Certainly on this server build, upping the InnoDB buffer pool size has made a worthwhile improvement, regardless of what else is going on inside the my.cnf file.
By comparison, and InnoDB buffer pooling aside, our 8GB VM delivered completely different results, most obviously the flat-lining of read-only transaction rates at a thread count of eight and up, which is in complete contrast to the read-write performance that clearly improve with thread count.
As for the changes brought about by the InnoDB buffer pool size, there were gains at lower thread counts for both read-only and read-write speeds, but it seemed to marginally pull down transaction rates in read-write mode at higher thread counts.

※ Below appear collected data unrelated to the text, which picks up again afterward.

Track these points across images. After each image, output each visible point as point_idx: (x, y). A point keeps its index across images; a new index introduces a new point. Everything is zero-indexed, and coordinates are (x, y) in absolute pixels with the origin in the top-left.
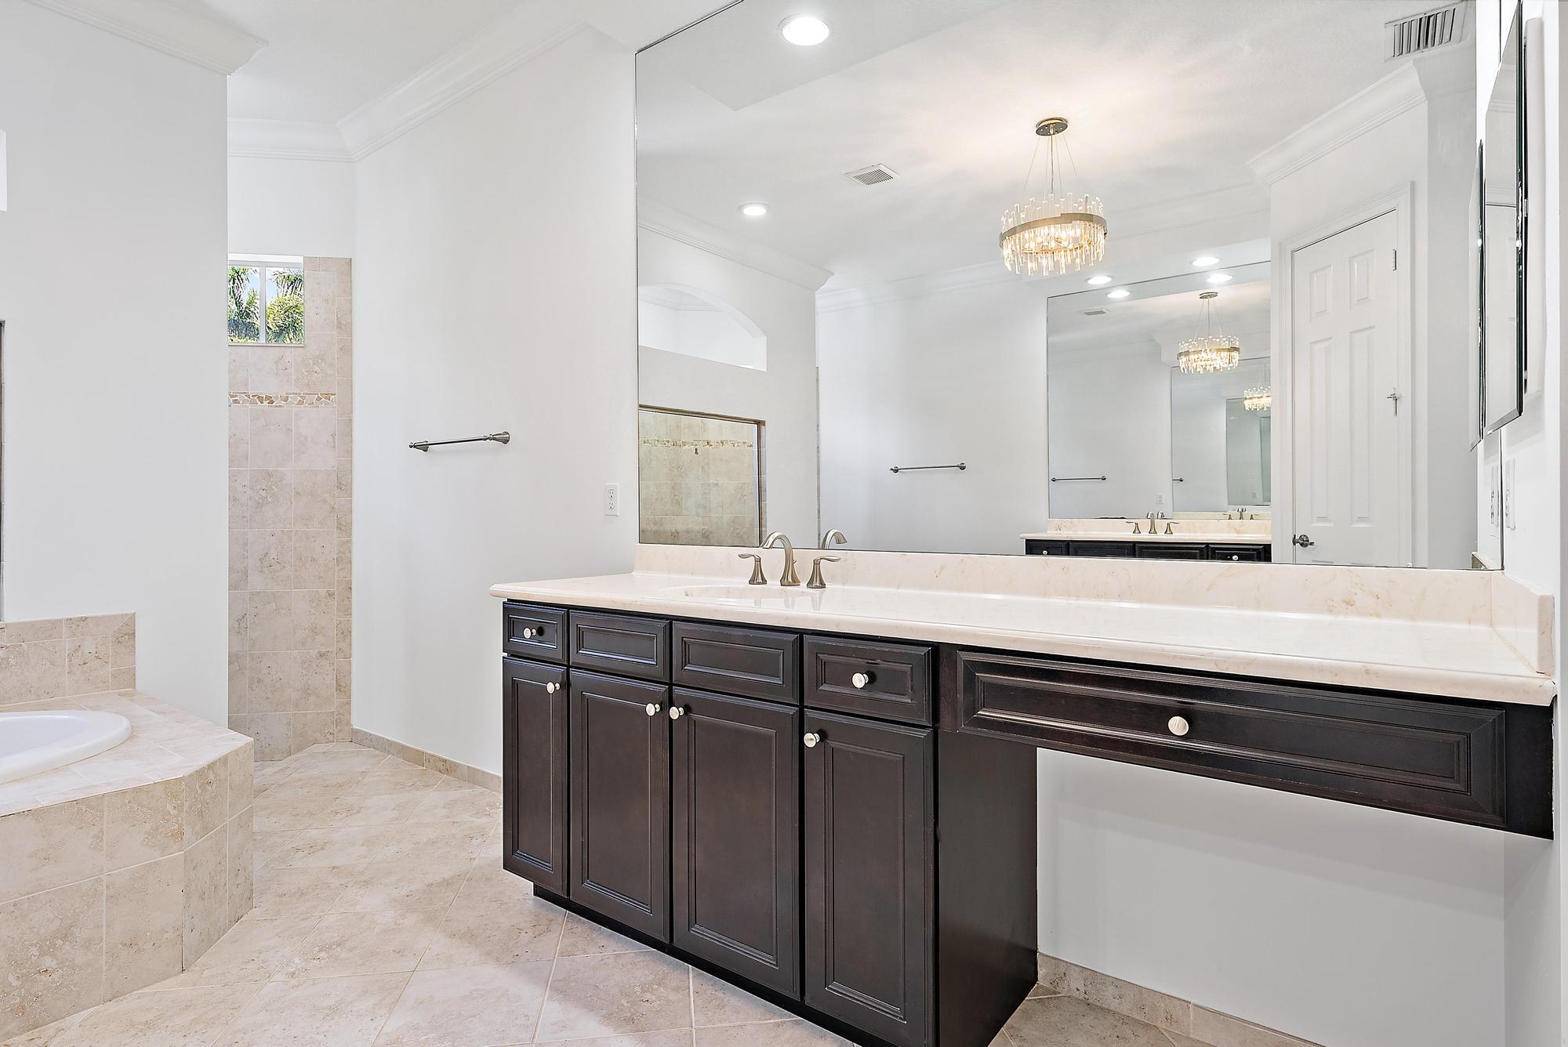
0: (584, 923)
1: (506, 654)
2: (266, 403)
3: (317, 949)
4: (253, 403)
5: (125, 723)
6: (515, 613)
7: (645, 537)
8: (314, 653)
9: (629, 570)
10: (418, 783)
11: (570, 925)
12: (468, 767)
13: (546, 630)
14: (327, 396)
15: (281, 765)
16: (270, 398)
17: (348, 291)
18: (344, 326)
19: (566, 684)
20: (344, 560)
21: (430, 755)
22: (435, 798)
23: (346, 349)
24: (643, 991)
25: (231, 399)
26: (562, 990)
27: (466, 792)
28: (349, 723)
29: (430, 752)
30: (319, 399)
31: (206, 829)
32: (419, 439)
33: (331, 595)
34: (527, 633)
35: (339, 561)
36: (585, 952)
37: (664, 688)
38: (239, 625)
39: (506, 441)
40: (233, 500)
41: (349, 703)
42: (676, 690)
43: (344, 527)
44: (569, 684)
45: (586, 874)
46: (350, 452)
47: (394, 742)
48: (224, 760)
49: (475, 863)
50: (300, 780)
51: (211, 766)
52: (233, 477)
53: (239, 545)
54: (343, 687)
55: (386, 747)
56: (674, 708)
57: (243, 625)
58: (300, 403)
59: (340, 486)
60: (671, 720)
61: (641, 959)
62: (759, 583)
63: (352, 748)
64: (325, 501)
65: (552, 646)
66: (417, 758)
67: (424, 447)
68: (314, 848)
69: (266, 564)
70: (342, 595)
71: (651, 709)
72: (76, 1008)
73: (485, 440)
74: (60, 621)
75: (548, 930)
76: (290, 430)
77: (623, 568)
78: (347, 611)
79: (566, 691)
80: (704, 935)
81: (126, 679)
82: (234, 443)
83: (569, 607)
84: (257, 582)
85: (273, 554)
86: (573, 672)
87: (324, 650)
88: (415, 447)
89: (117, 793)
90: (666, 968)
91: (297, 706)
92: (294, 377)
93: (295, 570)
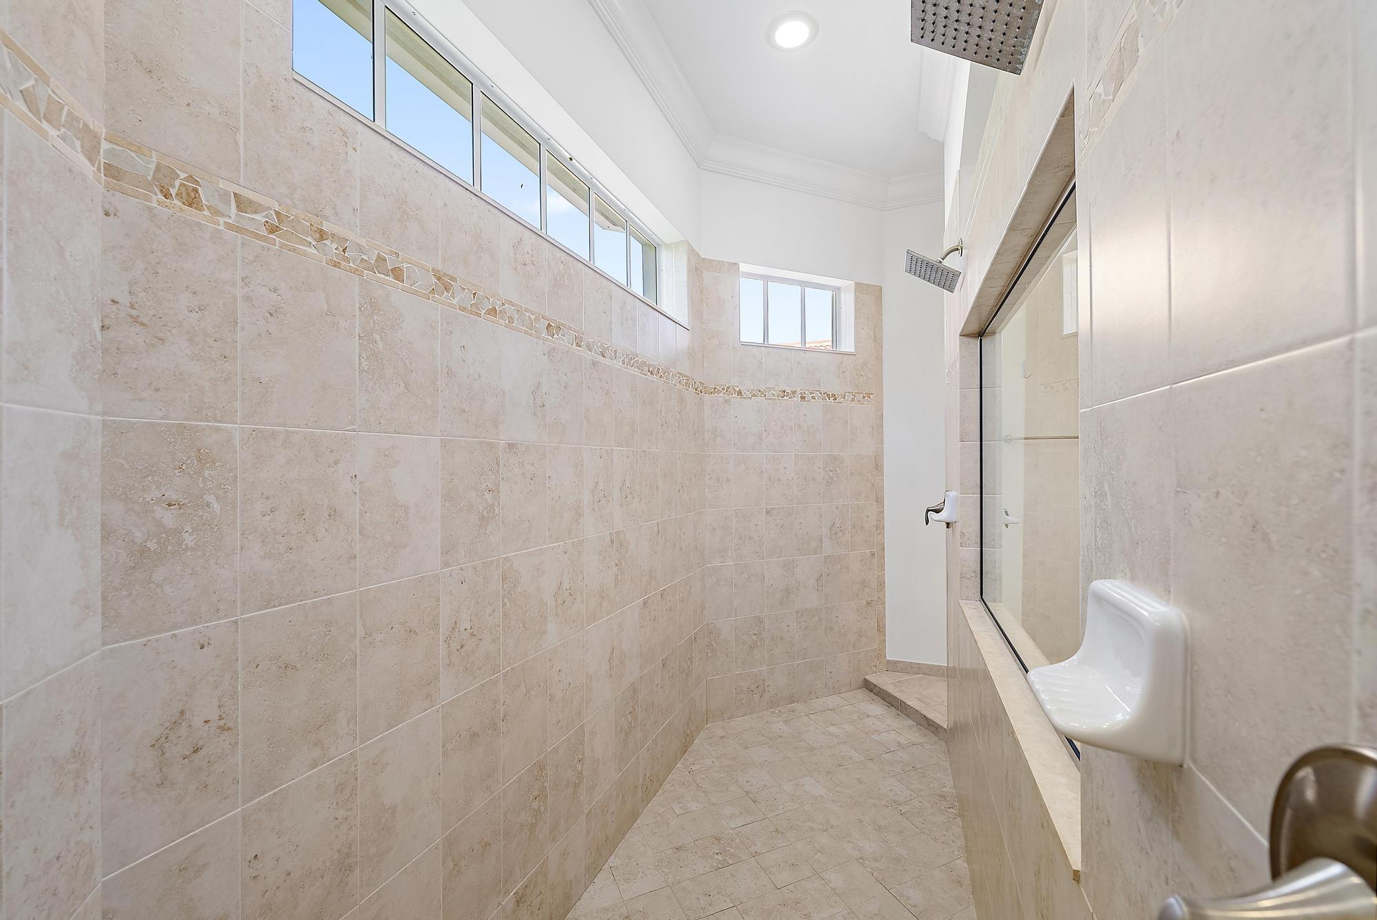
2: (831, 399)
4: (824, 399)
8: (864, 602)
14: (869, 395)
16: (834, 395)
17: (880, 312)
20: (880, 527)
23: (879, 359)
25: (811, 396)
28: (885, 657)
30: (864, 397)
33: (873, 555)
35: (877, 527)
41: (885, 641)
43: (880, 501)
46: (882, 441)
54: (881, 628)
57: (820, 584)
58: (853, 400)
59: (876, 467)
64: (868, 479)
69: (834, 532)
70: (880, 552)
76: (846, 422)
78: (882, 566)
84: (828, 547)
85: (838, 524)
87: (869, 600)
91: (854, 647)
92: (849, 379)
93: (852, 536)
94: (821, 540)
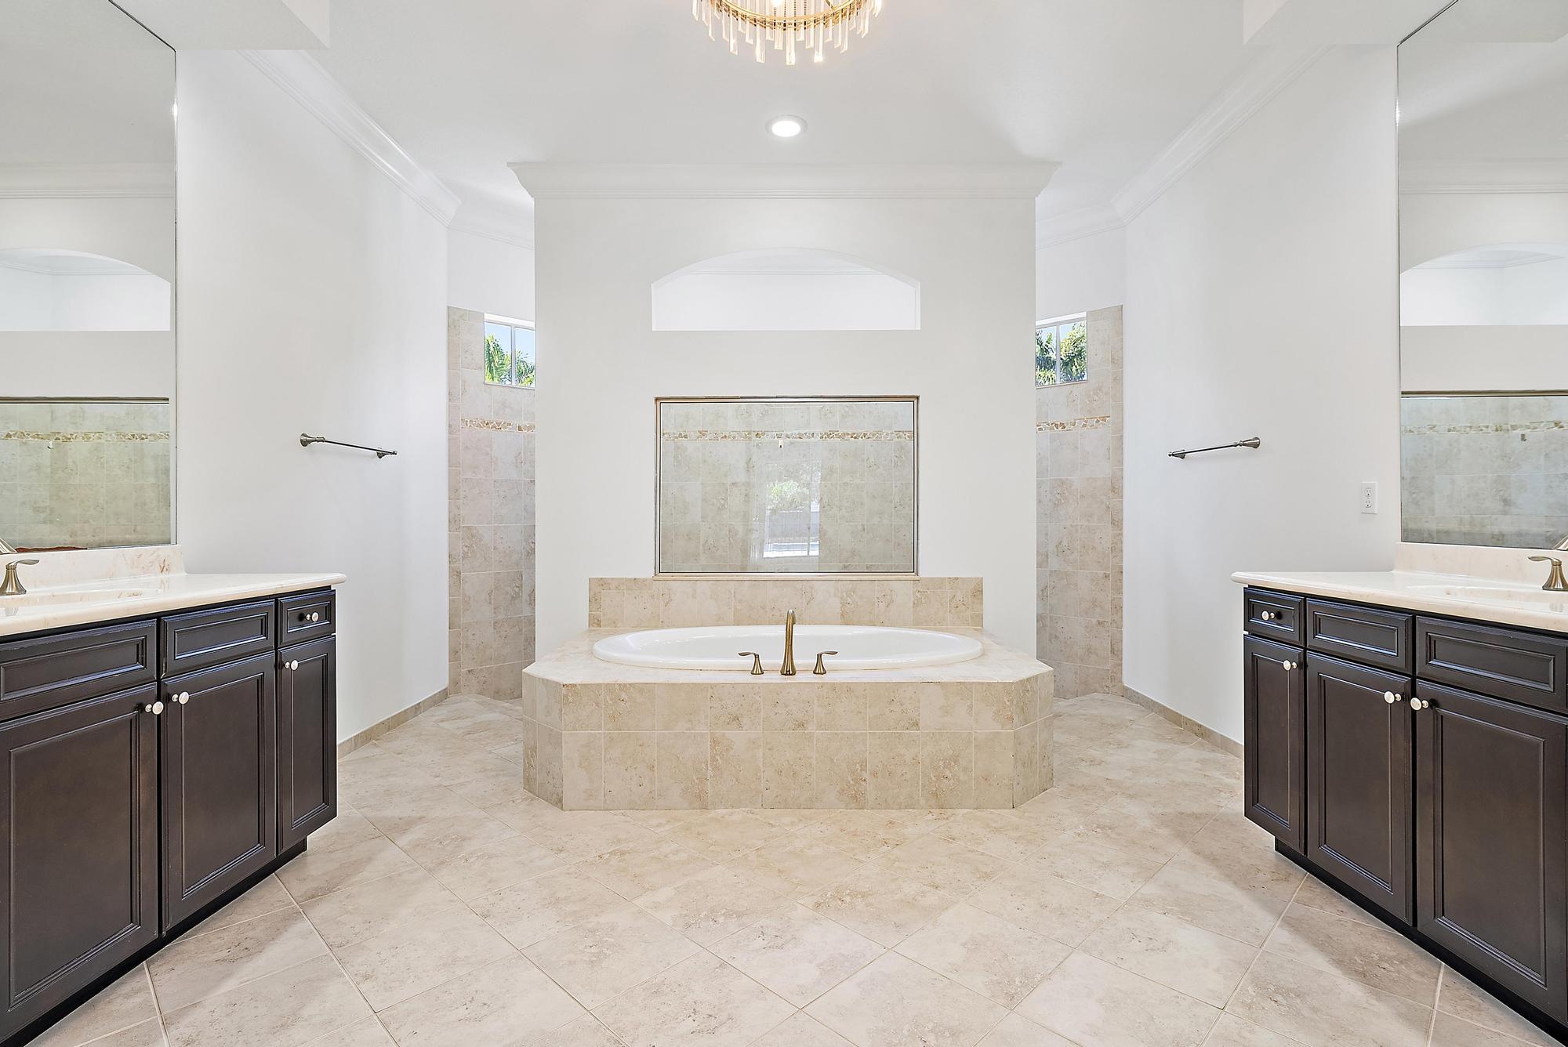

However, with other constraints evident in the my.cnf file, it’s too early to write the buffer pool off in this situation just yet.
Fine-tuning the InnoDB buffer pool
Overall, it seemed that changing the InnoDB buffer pool made more of a difference to the 1GB VM than the more-resourced 8GB VM. But that may come down to how MySQL implements the buffer pool – and the way you use it.
Remember that if you don’t choose a size, MySQL chooses 128MB for you, which means there’s only the single light buffer that’s easy to handle. On the 8GB VM, that pool now becomes a 3GB man-mountain.
But here’s the really cool feature of the InnoDB buffer – although you can make the buffer pool also as large as you want, MySQL 5.5 allows you split the pool into multiple sections or ‘instances’ once you go beyond 1GB. The idea is that multiple buffers help reduce conflicts during concurrent read-write operations and make more efficient use of all that lovely space. Oracle’s recommendation for best efficiency is that you effectively set the instances switch to equal the number of gigabytes of RAM you set aside for the buffer pool. For example, if you set aside 3GB of RAM, the instances switch is set to 3, so that each instance gets a 1GB chunk to play with.
You do this by implementing the following my.cnf commands:
innodb_buffer_pool_size = 3G
innodb_buffer_pool_instances = 3
But setting the instances switch is entirely optional and we didn’t use it in these specific tests. Instead, we ran extra tests using the instances switch at the end that better show what it does for overall performance, particularly read-write rates on well-stocked servers.
One more thing - if you’re running a dedicated database server, Oracle points out that in certain setups, you can have as much as 80 percent of RAM allocated to the InnoDB buffer pool, showing just how effective it can be.